ST. PETERSBURG — Sorry St. Petersburg, the Pier Aquarium has deeper waters to plumb.
Faced with dramatically declining attendance, an uncertain future at the Pier and failed attempts to relocate in downtown, the aquarium is leaving after 23 years and is moving to John's Pass. The non-profit marine research attraction plans to open in 10,000 square feet by December 2012.
"We will have three times the exhibit space. It's going to be a much more interesting and exciting experience," said Mark Luther, chairman of the aquarium's board and a professor at USF's College of Marine Science. The renamed Marine Discovery Center and Aquarium will showcase the marine science and technology in the area with interactive exhibits. The current aquarium is 2,200 square feet.
The Pier is slated to be demolished in 2012 or 2013 to make way for a $50 million makeover. Since the talk of changes began, residents have been unsure of the attraction's current status. Add that to a dismal economy and extremely cramped quarters and aquarium attendance has dropped from about 175,000 people in 2005 to around 85,000 last year.
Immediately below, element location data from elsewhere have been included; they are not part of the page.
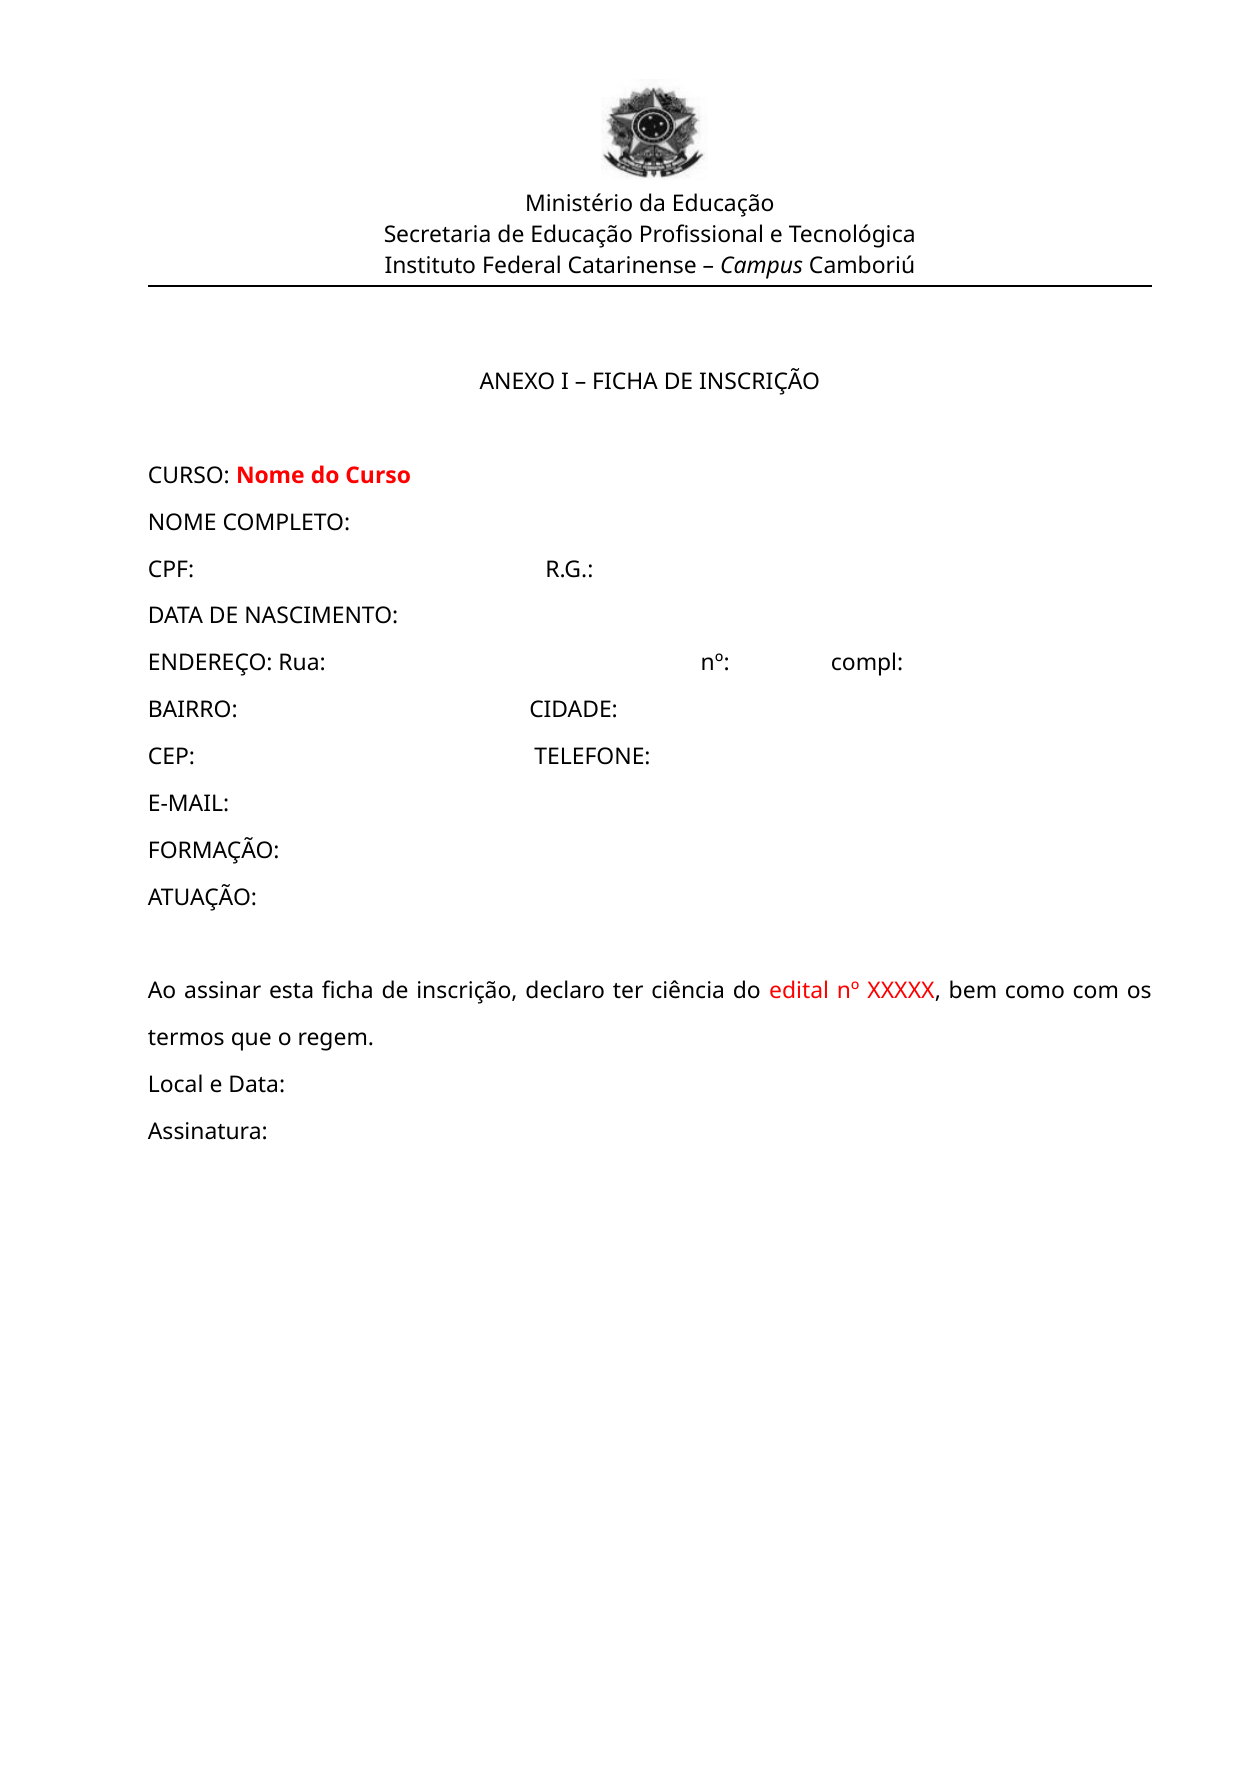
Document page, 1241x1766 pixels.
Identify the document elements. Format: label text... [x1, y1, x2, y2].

text BAIRRO: CIDADE: [148, 693, 1152, 724]
text Assinatura: [148, 1115, 1152, 1146]
text CURSO: Nome do Curso [148, 459, 1152, 490]
text Local e Data: [148, 1068, 1152, 1099]
text FORMAÇÃO: [148, 834, 1152, 865]
text E-MAIL: [148, 787, 1152, 818]
text ANEXO I – FICHA DE INSCRIÇÃO [148, 365, 1152, 396]
text DATA DE NASCIMENTO: [148, 599, 1152, 631]
text ATUAÇÃO: [148, 881, 1152, 912]
text CPF: R.G.: [148, 553, 1152, 584]
text ENDEREÇO: Rua: nº: compl: [148, 646, 1152, 678]
text Ao assinar esta ficha de inscrição, declaro ter ciência do edital nº XXXXX, bem como com os termos que o regem. [148, 974, 1152, 1053]
text NOME COMPLETO: [148, 506, 1152, 537]
text CEP: TELEFONE: [148, 740, 1152, 771]
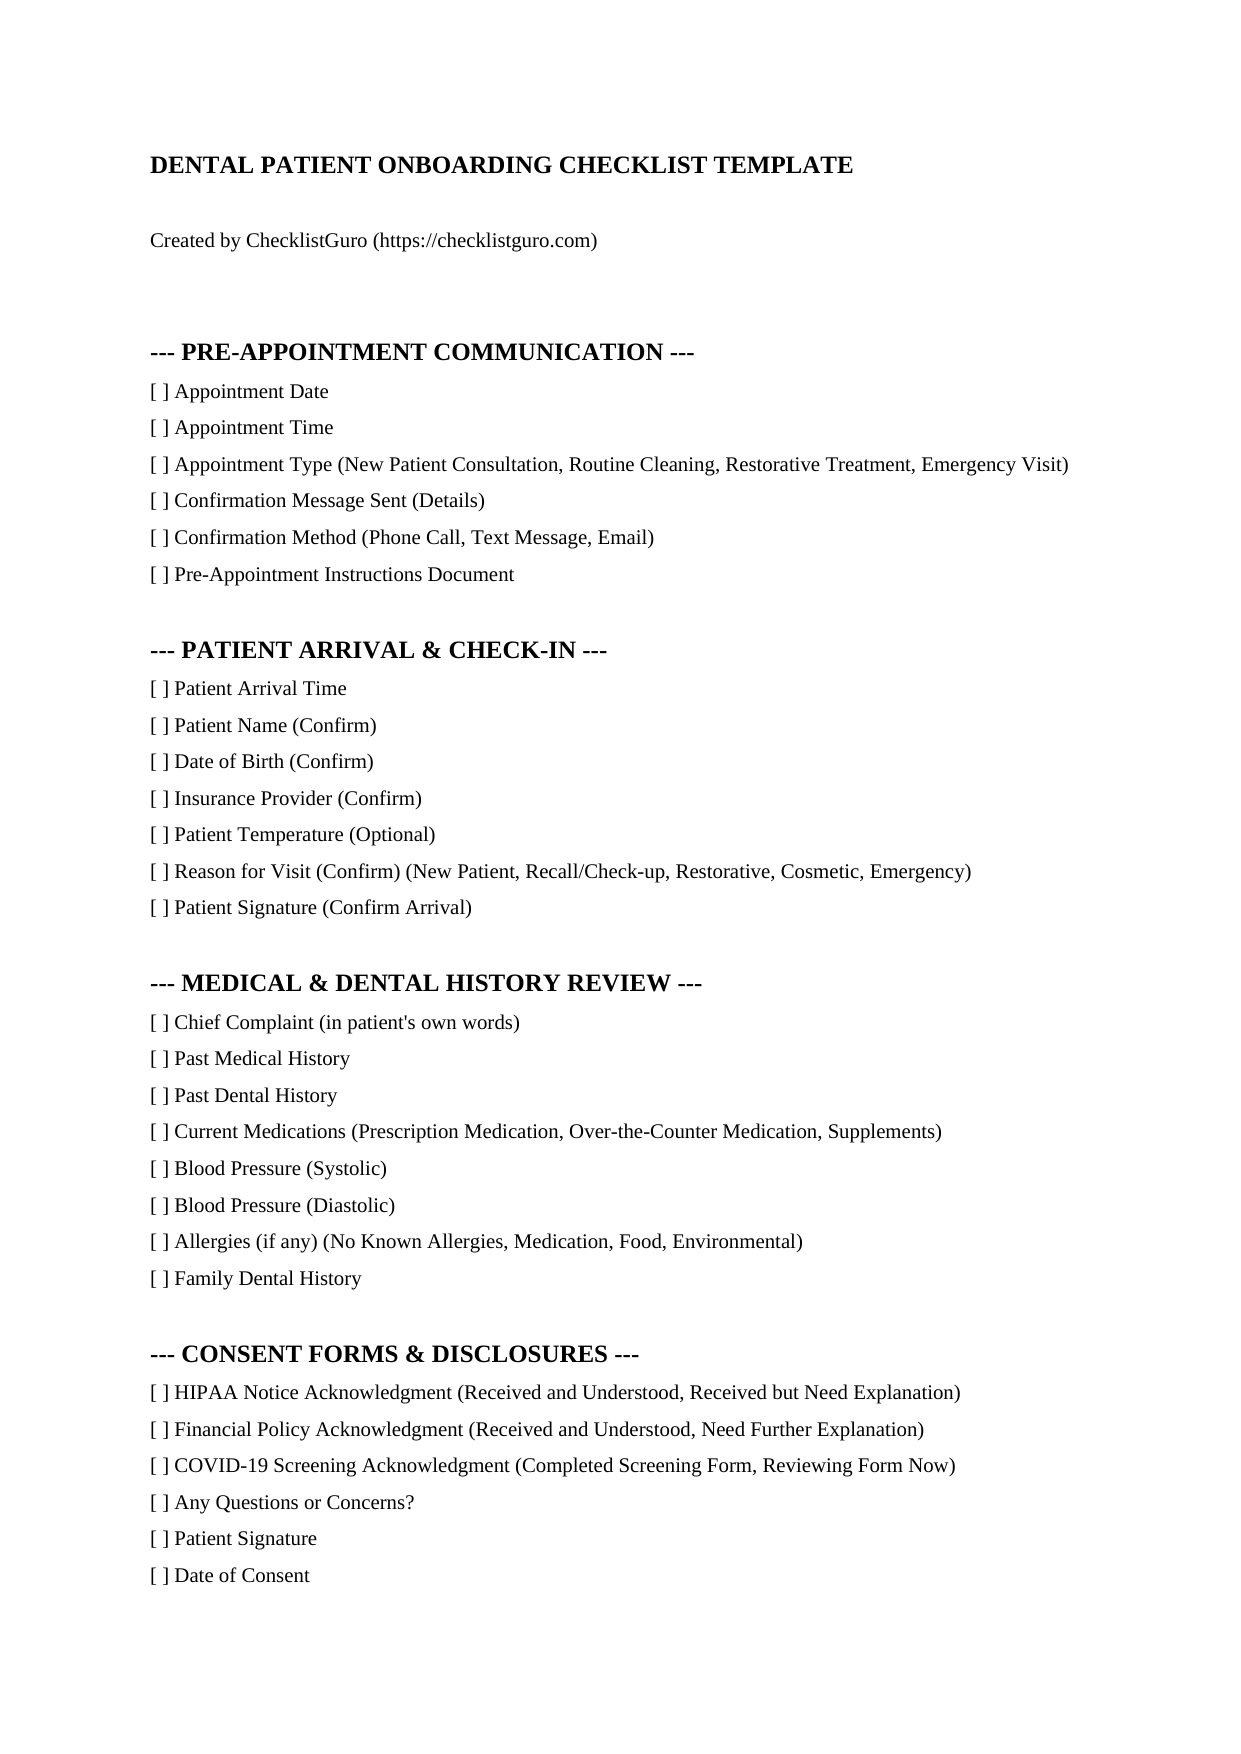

"I was hopeful they would maintain a presence downtown," said St. Petersburg City Council member Herb Polson. "But you've got to strike when you can and if they got a good offer in a waterfront setting I hope it works well for them. It will be our loss.."
"I know nobody ever came to me and said, 'We're reaching a point where we're going to have to leave,' " said council member Steve Kornell. "We're the hub of marine science research in the whole Southeastern United States. I think we should have an education component for the Pier."
The aquarium has considered seven different downtown venues including BayWalk, the St. Petersburg Museum of History and a city-owned facility next to Al Lang Field, Luther said, but the rates or availability never panned out.
Aquarium officials announced in May that it would move elsewhere downtown. A later survey of members, sponsors and donors found there was support for a location at the beaches if downtown didn't work out. With $700,000 in grants and donations in hand, the aquarium will try to raise $3 million more for the new space.
Luther thinks the new facility will still draw many residents from St. Petersburg and throughout the area as well as more tourists.
"It caused me great concern moving away from downtown, but the reality is the Pier is going away," he said, "and we don't want to be the last ones to turn the light out when they leave."